**Supplied passage**
Skip to Main Content

A revitalized trauma section increases staff and improves care in emergency cases

Yale Medicine Magazine, 2009 - Spring

Contents

On February 16, 2007, Quinnipiac University senior Benjamin Shapiro was driving down a secondary road in Hamden, Conn., at about 1 a.m. when his car slid across four lanes of traffic, crashed through a chain-link fence, flipped over a concrete barrier, slid down an embankment and landed in the Mill River. He spent the next 20 minutes submerged in icy water.

“When they pulled him out of the water there was no heartbeat, no pulse, nothing,” said Shapiro’s stepmother, Joan Abrams. Shapiro had suffered a brain injury, the bones in the left side of his face were crushed and his left eyeball was hanging by a tendon. Doctors put his chances of survival at well below 10 percent.

The Department of Surgery’s Section of Trauma, Surgical Critical Care and Surgical Emergencies, which was recently revamped under the direction of Kimberly A. Davis, M.D., was prepared to deal with an emergency of this magnitude.

**Information supplied**
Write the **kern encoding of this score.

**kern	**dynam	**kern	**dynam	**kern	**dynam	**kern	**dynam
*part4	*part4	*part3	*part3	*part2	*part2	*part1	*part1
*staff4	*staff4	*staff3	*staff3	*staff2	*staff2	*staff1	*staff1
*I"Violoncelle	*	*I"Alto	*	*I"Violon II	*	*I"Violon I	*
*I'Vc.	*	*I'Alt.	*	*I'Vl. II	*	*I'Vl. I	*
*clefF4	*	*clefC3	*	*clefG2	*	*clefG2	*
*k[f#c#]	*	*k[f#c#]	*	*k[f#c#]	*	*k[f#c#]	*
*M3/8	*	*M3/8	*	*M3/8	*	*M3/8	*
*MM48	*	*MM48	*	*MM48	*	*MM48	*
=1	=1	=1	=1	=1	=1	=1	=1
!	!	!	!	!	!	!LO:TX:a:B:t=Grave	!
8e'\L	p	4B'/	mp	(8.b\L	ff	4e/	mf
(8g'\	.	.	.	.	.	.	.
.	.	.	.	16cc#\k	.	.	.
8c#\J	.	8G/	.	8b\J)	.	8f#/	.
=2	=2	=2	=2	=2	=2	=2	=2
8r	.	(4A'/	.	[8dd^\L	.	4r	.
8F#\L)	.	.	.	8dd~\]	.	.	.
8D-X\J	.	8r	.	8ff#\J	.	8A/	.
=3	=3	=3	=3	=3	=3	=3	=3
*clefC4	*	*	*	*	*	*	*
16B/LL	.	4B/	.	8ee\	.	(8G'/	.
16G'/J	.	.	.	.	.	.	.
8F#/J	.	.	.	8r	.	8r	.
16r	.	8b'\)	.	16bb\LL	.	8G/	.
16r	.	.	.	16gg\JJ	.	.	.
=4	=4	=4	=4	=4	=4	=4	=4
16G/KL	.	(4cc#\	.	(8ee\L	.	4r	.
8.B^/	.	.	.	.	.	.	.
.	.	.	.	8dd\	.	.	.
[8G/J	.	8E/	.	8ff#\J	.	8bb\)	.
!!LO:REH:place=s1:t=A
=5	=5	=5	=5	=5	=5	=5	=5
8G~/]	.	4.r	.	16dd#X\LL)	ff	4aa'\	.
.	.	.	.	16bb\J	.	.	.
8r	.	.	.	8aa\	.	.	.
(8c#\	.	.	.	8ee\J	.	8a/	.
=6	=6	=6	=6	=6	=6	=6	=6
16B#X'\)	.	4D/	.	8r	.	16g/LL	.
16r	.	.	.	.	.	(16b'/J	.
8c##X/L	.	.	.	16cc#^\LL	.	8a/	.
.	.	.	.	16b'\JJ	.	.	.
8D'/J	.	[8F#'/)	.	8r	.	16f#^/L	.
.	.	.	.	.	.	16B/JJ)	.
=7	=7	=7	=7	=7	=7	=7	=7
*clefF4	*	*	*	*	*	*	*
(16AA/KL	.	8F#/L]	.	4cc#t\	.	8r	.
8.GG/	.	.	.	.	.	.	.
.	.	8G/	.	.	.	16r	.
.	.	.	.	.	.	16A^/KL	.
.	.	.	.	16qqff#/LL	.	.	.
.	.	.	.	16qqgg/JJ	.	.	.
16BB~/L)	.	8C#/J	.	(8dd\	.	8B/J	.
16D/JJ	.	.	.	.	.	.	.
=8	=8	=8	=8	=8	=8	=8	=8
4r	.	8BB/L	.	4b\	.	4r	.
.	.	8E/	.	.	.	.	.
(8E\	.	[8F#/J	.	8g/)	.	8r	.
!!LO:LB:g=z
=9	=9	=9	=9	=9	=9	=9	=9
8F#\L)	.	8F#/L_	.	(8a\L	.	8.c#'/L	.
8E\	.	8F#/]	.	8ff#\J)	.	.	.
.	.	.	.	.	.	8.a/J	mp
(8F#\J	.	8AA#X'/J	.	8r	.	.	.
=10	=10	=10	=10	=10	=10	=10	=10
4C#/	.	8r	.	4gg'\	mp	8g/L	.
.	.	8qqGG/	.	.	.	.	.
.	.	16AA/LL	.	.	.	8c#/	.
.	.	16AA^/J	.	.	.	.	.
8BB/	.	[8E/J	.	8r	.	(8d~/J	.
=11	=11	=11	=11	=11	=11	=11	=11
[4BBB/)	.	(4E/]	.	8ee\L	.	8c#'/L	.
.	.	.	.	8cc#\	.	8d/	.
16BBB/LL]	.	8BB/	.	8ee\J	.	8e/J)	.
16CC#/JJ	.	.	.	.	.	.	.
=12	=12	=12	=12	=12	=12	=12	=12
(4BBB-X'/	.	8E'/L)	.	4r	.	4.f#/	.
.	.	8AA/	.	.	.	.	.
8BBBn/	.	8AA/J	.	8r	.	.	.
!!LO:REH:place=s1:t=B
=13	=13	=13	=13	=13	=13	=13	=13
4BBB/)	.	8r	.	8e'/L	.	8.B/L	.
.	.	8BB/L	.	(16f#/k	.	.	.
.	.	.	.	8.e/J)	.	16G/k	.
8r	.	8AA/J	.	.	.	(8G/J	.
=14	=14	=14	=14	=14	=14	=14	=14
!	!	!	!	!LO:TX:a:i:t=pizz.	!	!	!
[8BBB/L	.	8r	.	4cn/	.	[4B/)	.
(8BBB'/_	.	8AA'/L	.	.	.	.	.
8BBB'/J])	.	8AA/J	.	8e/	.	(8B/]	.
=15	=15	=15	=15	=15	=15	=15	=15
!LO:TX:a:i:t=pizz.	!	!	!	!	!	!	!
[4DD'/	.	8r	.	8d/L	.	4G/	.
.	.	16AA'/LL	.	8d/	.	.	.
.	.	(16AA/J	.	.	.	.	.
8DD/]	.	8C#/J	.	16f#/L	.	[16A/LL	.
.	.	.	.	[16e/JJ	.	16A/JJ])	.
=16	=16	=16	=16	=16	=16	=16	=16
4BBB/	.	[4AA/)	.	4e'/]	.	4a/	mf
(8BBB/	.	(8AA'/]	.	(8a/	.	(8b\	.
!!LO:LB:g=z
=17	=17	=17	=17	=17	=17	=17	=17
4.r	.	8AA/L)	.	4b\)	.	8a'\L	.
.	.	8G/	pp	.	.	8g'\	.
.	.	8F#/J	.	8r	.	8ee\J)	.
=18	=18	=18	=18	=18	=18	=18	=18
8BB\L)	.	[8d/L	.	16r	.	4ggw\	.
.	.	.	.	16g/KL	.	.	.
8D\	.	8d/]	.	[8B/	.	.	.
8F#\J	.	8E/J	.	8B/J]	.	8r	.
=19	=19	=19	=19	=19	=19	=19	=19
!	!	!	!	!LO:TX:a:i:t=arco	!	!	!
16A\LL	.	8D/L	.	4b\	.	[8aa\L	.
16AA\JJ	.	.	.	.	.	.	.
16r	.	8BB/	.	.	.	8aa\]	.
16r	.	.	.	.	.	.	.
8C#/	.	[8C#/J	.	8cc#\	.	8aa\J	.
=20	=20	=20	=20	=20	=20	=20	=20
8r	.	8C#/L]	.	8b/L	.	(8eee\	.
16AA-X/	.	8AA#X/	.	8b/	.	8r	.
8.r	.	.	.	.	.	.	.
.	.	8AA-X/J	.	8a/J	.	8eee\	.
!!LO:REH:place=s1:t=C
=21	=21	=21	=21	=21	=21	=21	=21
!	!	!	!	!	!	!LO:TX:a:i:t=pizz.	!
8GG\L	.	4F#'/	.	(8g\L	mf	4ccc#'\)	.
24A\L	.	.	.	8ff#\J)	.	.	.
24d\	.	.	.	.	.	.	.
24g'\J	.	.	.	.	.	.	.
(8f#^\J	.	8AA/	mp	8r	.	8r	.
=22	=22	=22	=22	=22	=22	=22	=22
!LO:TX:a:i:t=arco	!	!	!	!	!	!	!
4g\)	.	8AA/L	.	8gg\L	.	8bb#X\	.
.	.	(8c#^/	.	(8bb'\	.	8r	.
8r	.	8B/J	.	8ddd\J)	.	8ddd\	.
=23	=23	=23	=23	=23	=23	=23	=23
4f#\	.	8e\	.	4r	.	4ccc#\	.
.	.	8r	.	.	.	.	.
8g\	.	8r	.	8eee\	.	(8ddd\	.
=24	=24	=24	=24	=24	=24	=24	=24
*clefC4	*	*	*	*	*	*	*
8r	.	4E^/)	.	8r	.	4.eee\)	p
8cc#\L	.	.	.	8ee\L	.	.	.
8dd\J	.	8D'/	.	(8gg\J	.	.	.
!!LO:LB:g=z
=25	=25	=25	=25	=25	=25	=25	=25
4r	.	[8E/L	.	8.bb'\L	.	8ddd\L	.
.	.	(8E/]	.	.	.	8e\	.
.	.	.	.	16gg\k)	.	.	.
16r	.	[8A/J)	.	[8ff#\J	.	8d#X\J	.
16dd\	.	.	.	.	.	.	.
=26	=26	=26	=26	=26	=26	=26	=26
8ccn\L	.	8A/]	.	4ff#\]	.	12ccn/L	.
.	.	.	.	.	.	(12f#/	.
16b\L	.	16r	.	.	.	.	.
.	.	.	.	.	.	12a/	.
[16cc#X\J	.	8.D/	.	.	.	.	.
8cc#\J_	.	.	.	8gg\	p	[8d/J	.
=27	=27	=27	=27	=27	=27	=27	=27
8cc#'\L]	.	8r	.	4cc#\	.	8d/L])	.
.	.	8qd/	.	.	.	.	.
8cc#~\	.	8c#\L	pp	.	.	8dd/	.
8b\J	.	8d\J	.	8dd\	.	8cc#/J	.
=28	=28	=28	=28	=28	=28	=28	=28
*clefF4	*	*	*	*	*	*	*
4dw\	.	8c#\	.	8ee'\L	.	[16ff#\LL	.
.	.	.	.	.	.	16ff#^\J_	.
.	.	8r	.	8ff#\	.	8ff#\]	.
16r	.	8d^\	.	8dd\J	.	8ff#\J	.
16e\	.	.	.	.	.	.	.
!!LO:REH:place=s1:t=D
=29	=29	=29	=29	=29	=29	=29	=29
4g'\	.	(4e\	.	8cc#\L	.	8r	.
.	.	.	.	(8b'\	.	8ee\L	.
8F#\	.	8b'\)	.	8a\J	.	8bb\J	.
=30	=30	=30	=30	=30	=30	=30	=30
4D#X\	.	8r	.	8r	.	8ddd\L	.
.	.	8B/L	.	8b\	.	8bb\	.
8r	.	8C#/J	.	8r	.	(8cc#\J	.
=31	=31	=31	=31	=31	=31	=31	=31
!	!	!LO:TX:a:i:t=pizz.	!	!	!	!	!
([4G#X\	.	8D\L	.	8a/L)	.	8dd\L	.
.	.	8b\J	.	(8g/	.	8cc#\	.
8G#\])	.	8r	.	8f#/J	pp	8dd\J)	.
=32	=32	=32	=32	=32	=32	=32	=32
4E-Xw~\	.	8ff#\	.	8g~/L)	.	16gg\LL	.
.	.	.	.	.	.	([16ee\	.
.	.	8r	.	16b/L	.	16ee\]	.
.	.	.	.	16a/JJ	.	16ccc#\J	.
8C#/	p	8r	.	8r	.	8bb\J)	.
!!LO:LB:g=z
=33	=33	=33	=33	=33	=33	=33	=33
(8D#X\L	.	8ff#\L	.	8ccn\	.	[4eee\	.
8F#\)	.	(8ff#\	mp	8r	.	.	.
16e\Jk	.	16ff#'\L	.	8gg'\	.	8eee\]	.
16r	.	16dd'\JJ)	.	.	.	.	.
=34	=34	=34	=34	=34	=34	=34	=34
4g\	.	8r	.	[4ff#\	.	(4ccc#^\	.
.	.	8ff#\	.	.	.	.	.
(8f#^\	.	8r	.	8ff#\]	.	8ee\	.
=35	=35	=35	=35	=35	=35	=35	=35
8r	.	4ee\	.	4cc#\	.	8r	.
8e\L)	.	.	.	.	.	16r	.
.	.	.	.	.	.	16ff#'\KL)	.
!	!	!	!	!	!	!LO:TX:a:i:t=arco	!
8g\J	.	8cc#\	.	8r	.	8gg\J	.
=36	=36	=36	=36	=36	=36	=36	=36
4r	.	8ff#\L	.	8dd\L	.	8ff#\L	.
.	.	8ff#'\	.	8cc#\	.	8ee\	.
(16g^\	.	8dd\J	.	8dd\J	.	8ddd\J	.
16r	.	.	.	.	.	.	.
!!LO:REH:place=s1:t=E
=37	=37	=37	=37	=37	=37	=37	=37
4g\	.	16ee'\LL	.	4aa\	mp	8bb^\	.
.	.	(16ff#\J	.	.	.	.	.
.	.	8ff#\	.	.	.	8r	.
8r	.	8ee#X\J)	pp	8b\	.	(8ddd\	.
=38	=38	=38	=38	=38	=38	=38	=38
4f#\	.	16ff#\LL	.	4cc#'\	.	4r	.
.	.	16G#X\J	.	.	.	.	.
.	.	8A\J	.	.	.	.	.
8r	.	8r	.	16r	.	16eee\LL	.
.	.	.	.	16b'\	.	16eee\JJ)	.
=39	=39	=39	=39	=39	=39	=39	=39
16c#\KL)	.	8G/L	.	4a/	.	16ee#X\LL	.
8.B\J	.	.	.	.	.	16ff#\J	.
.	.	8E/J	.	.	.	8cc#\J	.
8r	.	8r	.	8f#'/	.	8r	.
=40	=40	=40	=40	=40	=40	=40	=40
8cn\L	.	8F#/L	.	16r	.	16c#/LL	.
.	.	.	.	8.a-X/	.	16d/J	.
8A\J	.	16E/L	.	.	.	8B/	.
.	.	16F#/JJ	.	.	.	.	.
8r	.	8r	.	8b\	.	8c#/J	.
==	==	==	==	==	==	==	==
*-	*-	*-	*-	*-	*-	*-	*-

**Task requirements**
(A) Condense the paragraph of the trauma-section article that begins "On February 16, 2007" into a bulleted list, keeping its main facts.
(B) Set down word for word the part of the trauma-section article that begins at the words "The Department of" and ends after "of this magnitude.".

**Responses to the tasks**
(A)
- Date and time: February 16, 2007, at about 1 a.m.
- Driver: Benjamin Shapiro, a Quinnipiac University senior
- Location: a secondary road in Hamden, Conn.
- Crash sequence: his car slid across four lanes of traffic, broke through a chain-link fence, flipped over a concrete barrier, slid down an embankment and landed in the Mill River.
- Aftermath: he was submerged in icy water for the next 20 minutes.

(B)
The Department of Surgery’s Section of Trauma, Surgical Critical Care and Surgical Emergencies, which was recently revamped under the direction of Kimberly A. Davis, M.D., was prepared to deal with an emergency of this magnitude.